対象文章
__________________________________________________

川の源は小さな雫。岩の割れ目から落ちる一滴。いや地面から滲み出るシミかもしれない。
山歩きをしていると有名無名、本流枝流の多くの川の源に接するだろう。沢を詰めて稜線に上がるというルートが多いからだ。日本一長い川は信濃川だがその源流には水源を示す碑があった。それは甲武信岳への登山ルートだった。途中はつまみ食いだが新潟市の万代橋で悠々と日本海に注ぐ信濃川を見た。あのほとばしりがこれか、と思った。
川を最初の一滴から海までたどるのは面白い。何もない山から渓谷をきざみダムになり人々が営為を成す街をめぐり、大河となり海に注ぐ。起承転結がある。

__________________________________________________

提供データ
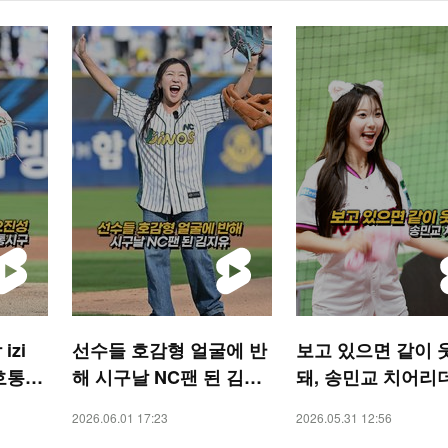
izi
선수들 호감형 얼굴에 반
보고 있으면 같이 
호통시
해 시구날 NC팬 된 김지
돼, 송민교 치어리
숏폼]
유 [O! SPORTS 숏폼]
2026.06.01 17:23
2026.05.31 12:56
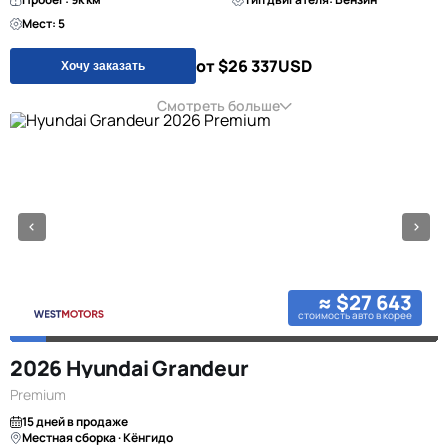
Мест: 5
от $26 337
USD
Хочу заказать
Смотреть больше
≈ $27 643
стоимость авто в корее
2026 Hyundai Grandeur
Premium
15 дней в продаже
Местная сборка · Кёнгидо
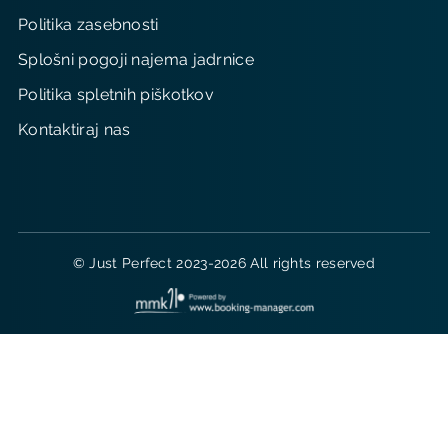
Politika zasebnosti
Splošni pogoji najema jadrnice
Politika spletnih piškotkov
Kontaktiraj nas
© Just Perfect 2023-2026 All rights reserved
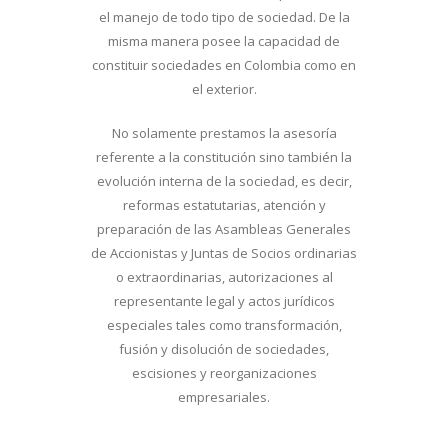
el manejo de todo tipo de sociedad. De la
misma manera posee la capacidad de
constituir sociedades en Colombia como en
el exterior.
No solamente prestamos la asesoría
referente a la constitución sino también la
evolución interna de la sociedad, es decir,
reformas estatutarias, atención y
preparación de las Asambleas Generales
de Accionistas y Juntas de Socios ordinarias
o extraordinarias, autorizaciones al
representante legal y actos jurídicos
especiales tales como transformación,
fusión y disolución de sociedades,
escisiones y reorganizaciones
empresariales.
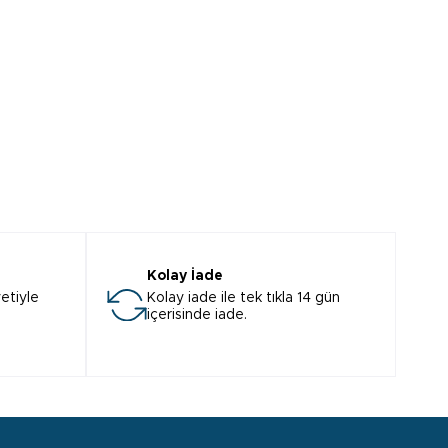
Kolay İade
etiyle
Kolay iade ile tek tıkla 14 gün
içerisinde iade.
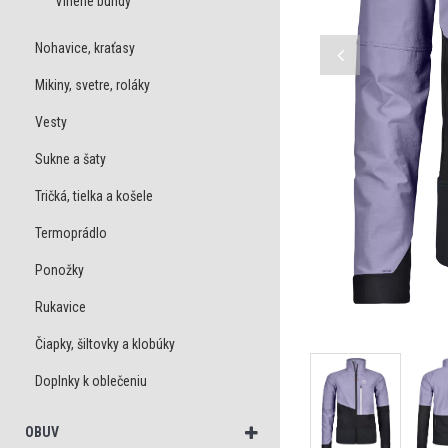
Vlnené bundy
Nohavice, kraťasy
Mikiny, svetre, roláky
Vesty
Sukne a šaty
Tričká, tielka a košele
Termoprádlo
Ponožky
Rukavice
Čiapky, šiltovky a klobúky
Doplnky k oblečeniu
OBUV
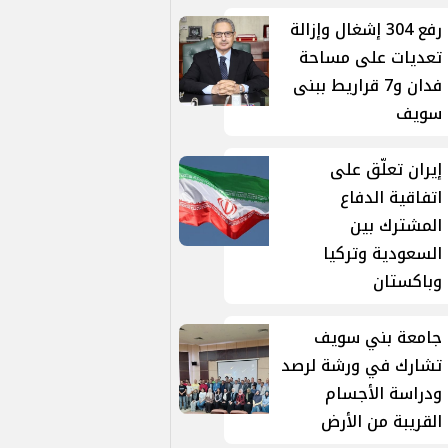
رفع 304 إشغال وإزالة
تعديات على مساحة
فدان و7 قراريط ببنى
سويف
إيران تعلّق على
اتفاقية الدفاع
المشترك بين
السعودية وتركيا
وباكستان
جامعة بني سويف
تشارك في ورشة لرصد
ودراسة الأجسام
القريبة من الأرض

__________________________________________________

課題内容
川の源について書かれた上の文章のうち、「山歩きをしていると有名無名、」で始まり「とばしりがこれか、と思った。」まで続く部分を、一字一句変えずに書き写してください。

課題の結果
山歩きをしていると有名無名、本流枝流の多くの川の源に接するだろう。沢を詰めて稜線に上がるというルートが多いからだ。日本一長い川は信濃川だがその源流には水源を示す碑があった。それは甲武信岳への登山ルートだった。途中はつまみ食いだが新潟市の万代橋で悠々と日本海に注ぐ信濃川を見た。あのほとばしりがこれか、と思った。